Het totale antibioticagebruik in de Nederlandse veehouderij is in 2020 gedaald met 2,9 procent. Sinds 2009 is er een daling van 69 procent van de verkochte actieve stof antibioticum. Dat blijkt uit een rapport van het Diergeneesmiddelen Instituut Nederland (SDa). Hiervoor worden de kalver-, vleeskuiken-, kalkoen-, rundvee-, varkens-, en konijnenhouderij gemonitord.

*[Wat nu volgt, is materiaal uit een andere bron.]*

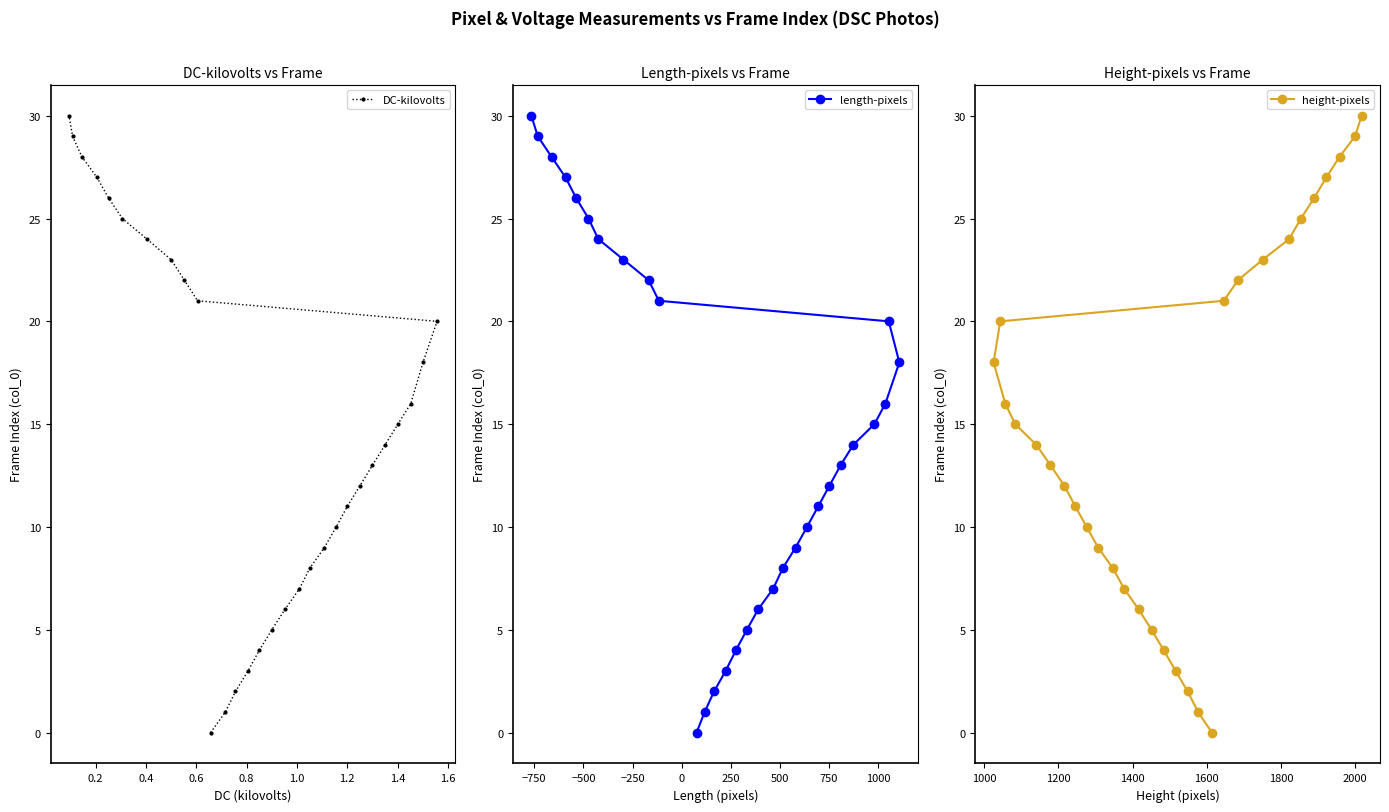

What is the highest value of the DC-kilovolts series?

30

De melkvee-, varkens- en vleeskuikensector hebben de afgelopen vijf jaar een stabiel gebruikspatroon. Het gebruik drukt zich uit in DDDA, wat staat voor het behandelde aantal kilogrammen dier per jaar gedeeld door het gemiddeld aantal kilogrammen dier. Bij melkvee is dit het laagst met drie DDDA. Het gebruik in de kalversector is gedaald met 7,3 procent ten opzichte van 2019 volgens het rapport. De kalkoensector laat de sterkste daling zien van 38,8 procent ten opzichte van 2019. In 2021 start een coachingstraject voor kalkoenhouders in samenwerking met dierenartsen en voeradviseurs om het antibioticagebruik nog verder naar beneden te brengen. Het gebruik in de konijnsector is het hoogst met 42,4 DDDA en hoger dan bij de start van het monitoren in 2016. De sector ontwikkelde een plan van aanpak om het gebruik te verlagen, waarvan het SDa-expertpanel verwacht dat dit op korte termijn resultaat heeft. De geitensector werkt aan het invoeren van een systeem voor antibioticamonitoring. Het SDa gaat ervanuit in 2021 de eerste resultaten daarvan te ontvangen.
Ongewenste ontwikkeling
Het expertpanel merkt een ongewenste ontwikkeling op in het gebruik van colistine. Colistine is een antibioticum dat erg belangrijk is voor de volksgezondheid en daarom moet het gebruik in de veehouderij tot het minimum beperkt worden. Echter, vanaf 2017 is het gebruik gestegen met 62,1 procent, aldus het SDa-expertpanel. Varkens, leghennen, voorschakels leghennen en voorschakels vleeskuikens gebruiken het meest met 97,6 procent. Het expertpanel dringt aan op het terugdringen van het colistinegebruik en hoopt in 2022 de resultaten van de sectorbrede aanpak te zien.